As Randy faces his prognosis, thoughts about his final days come to mind. "I'm not keen on the process [of dying]," he says. "Not only is this not the cancer you want, it's probably not the last couple of weeks that you'd want."
Dr. Oz says pancreatic cancer erodes into the back and invades the nerves, causing a lot of pain, and it blocks off the intestines. "It's not pleasant at any level. The things you want to do in life, you can't do in life. That's a very reasonable thing to fear," Dr. Oz says. "You're often in chronic pain, and you can't eat. If you take away the ability to move and to eat, that's a large part of the human experience."
Randy emphasizes that medical improvements in pain management may make his last days of the disease easier to bear. "I've certainly heard from lots of people who have given me great encouragement, and they said, 'My dad died of pancreatic cancer and he was visiting with friends until eight hours from the end,'" Randy says. "So it's not like every case is going to be this sort of nightmare scenario."
As his cancer progresses, Randy has made a living will in order to make life a little easier for his family. But aside from planning a small ceremony, Randy says he isn't spending his days making funeral preparations. "I don't think that's a particularly great use of my time. I think spending just a little bit of time is the right way to do it. I'd rather, while I'm healthy, spend time with my kids and doing things that are helpful to other people while I'm still fairly vigorous."

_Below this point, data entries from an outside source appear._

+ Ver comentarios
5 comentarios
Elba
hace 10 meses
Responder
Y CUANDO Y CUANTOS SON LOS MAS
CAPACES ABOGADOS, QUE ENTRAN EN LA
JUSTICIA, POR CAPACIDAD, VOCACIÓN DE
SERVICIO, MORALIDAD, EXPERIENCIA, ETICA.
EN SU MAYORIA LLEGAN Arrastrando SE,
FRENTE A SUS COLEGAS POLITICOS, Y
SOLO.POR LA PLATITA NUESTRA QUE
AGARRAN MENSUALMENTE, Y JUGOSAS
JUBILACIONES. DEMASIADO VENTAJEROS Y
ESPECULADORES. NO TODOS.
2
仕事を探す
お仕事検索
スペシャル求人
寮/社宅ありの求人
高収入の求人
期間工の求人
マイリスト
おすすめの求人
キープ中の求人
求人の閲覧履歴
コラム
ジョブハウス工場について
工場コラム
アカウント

While his priorities have not changed drastically, Randy says a lack of time is a major motivator. "There was a sort of logistical rush, because the analogy I use is that my family's about to get pushed off a cliff, and any good father says, 'I want to be there to catch them,'" he says. "Well, I'm not going to be there to catch them. But I'm spending my limited time sewing some really good nets to cushion the fall."
After hearing advice from counselors, Randy and his wife decided not to tell their young children about the cancer until it's absolutely necessary. "Until I become symptomatic, until Daddy looks sick," he says, "there's no sense in telling our children."

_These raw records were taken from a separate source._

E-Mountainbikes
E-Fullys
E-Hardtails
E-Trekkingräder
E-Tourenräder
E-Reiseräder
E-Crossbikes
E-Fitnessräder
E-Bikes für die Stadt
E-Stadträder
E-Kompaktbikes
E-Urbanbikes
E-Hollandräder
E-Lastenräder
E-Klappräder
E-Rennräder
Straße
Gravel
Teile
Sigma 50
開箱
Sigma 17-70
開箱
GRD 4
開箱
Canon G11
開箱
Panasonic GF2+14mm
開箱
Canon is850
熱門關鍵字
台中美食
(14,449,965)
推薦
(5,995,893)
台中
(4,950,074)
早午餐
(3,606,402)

One thing Randy says he has been doing is thinking of ways for his children to know about him and what he thought of them. "Dylan, my oldest child, he's just a natural scientist. He's already figured out that the questions are more important than the answers.
"Logan, he's my little Tigger. He's got this joy for life.
"And my little girl, Chloe, well the thing I want to tell her is - you're not allowed to date until you're 30! But when you do start dating, my advice on boys is [to] just ignore everything they say and just pay attention to what they do. If you do that, you're not going to make all the big mistakes."
While speaking with Randy in Virginia, Dr. Oz says he suggested they take a break and toss around a football. So Randy went and got one - but it was no ordinary ball. The day before, he had worked out with the Pittsburgh Steelers and had the entire team sign a ball…and now he was going to use that prized ball to play catch!
"I said, 'We can't have a catch with this, it's signed,'" Dr. Oz says. "He said, 'What am I going to do with it?' We ought to all be living our lives like that. What's the point of saving it? We might as well enjoy it."
Oprah mentions a quote by Leonardo da Vinci: "As a well spent day brings happy sleep, so life well used brings happy death." Does Randy think his life was "well used"?
"I'm married to an incredible woman, and I have great kids, and it's hard for me to imagine," he says. "I like to think that I have helped a lot of other people - and that's the best definition I know of time well spent."